» Using the information:
A - In the webcam thread, rewrite the paragraph that begins "The webcam worked for a few months" more briefly, keeping its main facts.
B - Output the part of the webcam thread starting with "Scanned for hardware" and going on through "full System Recovery.".
C - Answer these questions from the webcam thread:
(i) Which category had disappeared from Device Manager?
(ii) How many technicians at HP were consulted?
(iii) What does TriggerFinger suggest may have happened to the webcam?

» Supplied passage:

..........

# HP Pavilion webcam missing from devices



## truthinevidence (Jun 29, 2008)

The webcam worked for a few months on my dv6000 series with no problems. I didn't use it for a few months afterward, but when I tried to use it again in QuickPlay and MSN messenger, it could not be found.

I checked the Device Manager. The 'Imaging Devices' category, where the webcam was listed before, was no longer there. I tried several angles to find a solution:


Scanned for hardware changes in Device Manager.
Tried to find HP Webcam by adding 'Legacy Hardware' (Xerox Scanner was the only item that appeared under 'Imaging Devices').
Installed all the appropriate driver updates.
Tried recovering the driver through Recovery Manager, but the webcam driver was not listed.
Tried restoring system to before webcam had disappeared, but earliest restore point available was not early enough!
Reset/installed updated BIOS.
...And finally, performed a full System Recovery.

During this process, I consulted with four different technicians at HP. Despite all that, _none_ of these steps solved the problem.

HP finally suggested I send it to them for repair. But first, _I wanted to see if anyone else has found a solution to this ****-up by HP._

I wish I had spent the extra thousand dollars to get a Mac!

-truth


----------



## TriggerFinger (Jan 30, 2008)

Seems to me you have covered most if not all of the software side of things. Have you ever considered that the webcam may have died on you? If installing the drivers do not bring it back in Device Manager (at least) then may be your webcam needs replacement.


----------



## truthinevidence (Jun 29, 2008)

..........

» Dataset entries:
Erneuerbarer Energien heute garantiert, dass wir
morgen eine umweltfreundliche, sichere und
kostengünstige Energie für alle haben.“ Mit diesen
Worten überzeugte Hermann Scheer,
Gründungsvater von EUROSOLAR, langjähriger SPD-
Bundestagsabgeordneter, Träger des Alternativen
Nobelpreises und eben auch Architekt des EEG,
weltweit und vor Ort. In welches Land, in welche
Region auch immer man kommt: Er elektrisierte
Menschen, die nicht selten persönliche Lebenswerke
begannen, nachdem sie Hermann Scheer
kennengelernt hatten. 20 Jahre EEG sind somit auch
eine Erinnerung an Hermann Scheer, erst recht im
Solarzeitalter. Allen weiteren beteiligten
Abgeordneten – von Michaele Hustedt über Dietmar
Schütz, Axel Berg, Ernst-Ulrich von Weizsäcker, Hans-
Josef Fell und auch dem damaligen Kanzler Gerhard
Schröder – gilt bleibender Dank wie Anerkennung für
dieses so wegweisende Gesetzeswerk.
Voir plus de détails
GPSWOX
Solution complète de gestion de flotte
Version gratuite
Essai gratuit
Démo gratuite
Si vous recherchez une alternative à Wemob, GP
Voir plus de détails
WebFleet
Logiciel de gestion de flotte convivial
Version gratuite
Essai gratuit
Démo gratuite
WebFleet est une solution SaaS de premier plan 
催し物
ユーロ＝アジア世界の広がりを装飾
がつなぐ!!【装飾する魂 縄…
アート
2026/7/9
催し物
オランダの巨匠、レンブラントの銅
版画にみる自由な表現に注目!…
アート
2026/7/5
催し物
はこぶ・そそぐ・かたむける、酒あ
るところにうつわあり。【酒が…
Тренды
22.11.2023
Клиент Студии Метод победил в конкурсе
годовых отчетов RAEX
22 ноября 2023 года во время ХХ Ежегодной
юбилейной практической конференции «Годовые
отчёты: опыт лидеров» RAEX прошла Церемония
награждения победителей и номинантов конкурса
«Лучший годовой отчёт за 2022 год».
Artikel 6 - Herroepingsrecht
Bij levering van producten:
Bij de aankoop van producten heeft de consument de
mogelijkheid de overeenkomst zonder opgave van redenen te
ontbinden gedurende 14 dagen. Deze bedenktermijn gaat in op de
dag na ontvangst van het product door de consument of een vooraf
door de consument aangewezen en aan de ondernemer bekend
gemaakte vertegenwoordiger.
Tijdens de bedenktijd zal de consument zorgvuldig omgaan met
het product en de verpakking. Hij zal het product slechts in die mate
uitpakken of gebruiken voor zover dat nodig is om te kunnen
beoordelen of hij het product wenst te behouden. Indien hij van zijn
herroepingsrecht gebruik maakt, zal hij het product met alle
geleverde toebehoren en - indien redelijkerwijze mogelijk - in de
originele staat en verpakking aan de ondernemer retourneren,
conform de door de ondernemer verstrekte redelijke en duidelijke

..........

» Your written answers:
A - The webcam on the dv6000 series laptop worked fine for a few months. After a few months of not being used, it could no longer be found by QuickPlay or MSN messenger.

B -
Scanned for hardware changes in Device Manager.
Tried to find HP Webcam by adding 'Legacy Hardware' (Xerox Scanner was the only item that appeared under 'Imaging Devices').
Installed all the appropriate driver updates.
Tried recovering the driver through Recovery Manager, but the webcam driver was not listed.
Tried restoring system to before webcam had disappeared, but earliest restore point available was not early enough!
Reset/installed updated BIOS.
...And finally, performed a full System Recovery.

C -
(i) The 'Imaging Devices' category.
(ii) Four.
(iii) It may have died and may need replacement.